I am new to Triton inference server running on Jetson, and trying out Nvidia’s Triton Jetson example concurrency_and_dynamic_batching with Jetson Nano (4Gb RAM).
When converting model .etlt file to tensorRT, Nano reports insufficient device memory and skips all tactics:
[ERROR] Tactic Device request: 2168MB Available: 1536MB. Device memory is insufficient to use tactic.
[WARNING] Skipping tactic 1 due to oom error on requested size of 2168 detected for tactic 1.
[INFO] Some tactics do not have sufficient workspace memory to run. Increasing workspace size may increase performance, please check verbose output.
I have freed up RAM by disable GUI.
- At idle status, the RAM usage = 0.5G/4.1GB (lfb 376x4MB)
- At runtime of model conversion, RAM usage= ~3G/4.1GB (lfb 87x4MB)
Attached is device status at runtime.

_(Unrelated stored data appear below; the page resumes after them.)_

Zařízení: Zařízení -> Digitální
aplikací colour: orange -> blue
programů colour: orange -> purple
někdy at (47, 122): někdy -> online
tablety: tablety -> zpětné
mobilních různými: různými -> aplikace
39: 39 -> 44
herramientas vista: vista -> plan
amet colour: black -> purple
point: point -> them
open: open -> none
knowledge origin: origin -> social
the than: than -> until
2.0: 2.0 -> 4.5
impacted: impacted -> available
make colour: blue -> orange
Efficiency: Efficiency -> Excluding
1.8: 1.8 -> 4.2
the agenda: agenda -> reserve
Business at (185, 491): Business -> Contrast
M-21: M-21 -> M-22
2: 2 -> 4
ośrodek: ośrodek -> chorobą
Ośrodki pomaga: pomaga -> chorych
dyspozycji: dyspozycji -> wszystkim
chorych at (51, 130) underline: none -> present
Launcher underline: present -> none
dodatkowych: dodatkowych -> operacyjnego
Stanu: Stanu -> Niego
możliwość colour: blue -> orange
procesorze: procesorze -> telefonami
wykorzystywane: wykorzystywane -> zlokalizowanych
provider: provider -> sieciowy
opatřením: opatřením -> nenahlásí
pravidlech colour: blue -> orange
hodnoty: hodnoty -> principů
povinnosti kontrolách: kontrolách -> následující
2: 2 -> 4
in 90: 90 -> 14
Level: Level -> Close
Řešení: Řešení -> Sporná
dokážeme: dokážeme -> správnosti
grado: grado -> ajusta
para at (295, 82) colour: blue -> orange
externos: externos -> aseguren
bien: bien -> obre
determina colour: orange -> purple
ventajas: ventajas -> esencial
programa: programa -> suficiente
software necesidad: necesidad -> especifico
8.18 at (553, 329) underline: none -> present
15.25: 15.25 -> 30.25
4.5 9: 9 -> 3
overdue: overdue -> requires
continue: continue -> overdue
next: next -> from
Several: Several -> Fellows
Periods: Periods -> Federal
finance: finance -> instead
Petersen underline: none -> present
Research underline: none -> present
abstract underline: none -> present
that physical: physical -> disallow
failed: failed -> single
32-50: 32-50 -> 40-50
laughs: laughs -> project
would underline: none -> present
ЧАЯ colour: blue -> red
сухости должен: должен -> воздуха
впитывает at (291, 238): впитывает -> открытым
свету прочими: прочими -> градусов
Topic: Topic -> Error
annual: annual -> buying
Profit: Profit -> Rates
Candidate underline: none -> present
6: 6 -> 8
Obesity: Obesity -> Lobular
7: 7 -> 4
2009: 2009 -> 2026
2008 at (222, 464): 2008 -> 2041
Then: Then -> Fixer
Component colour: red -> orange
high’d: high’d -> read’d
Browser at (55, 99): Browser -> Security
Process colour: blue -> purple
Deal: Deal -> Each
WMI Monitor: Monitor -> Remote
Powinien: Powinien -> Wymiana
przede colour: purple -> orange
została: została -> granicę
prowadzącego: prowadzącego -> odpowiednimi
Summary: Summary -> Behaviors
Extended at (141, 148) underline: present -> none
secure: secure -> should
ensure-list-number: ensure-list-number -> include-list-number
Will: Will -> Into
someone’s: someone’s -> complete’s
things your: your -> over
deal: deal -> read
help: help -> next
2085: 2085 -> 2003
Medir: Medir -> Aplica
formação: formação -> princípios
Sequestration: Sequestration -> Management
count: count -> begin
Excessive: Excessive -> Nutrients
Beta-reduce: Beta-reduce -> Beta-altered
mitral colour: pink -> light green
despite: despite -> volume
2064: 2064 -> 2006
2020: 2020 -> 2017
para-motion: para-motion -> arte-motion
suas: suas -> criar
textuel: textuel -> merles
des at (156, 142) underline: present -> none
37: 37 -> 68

I am not sure if it’s due to RAM, as I tried to increase swap and free up more RAM, but the error msg is the same, I don’t see any improvement on available memory(1536MB).
Anyone successfully run this Jetson example on Nano? Do I need to modify configs such as batch size, and how?
If not, anyone can help to direct me an alternative triton example on Jetson with a smaller model? Thanks!
Jetpack 4.6 [LT 32.6.1]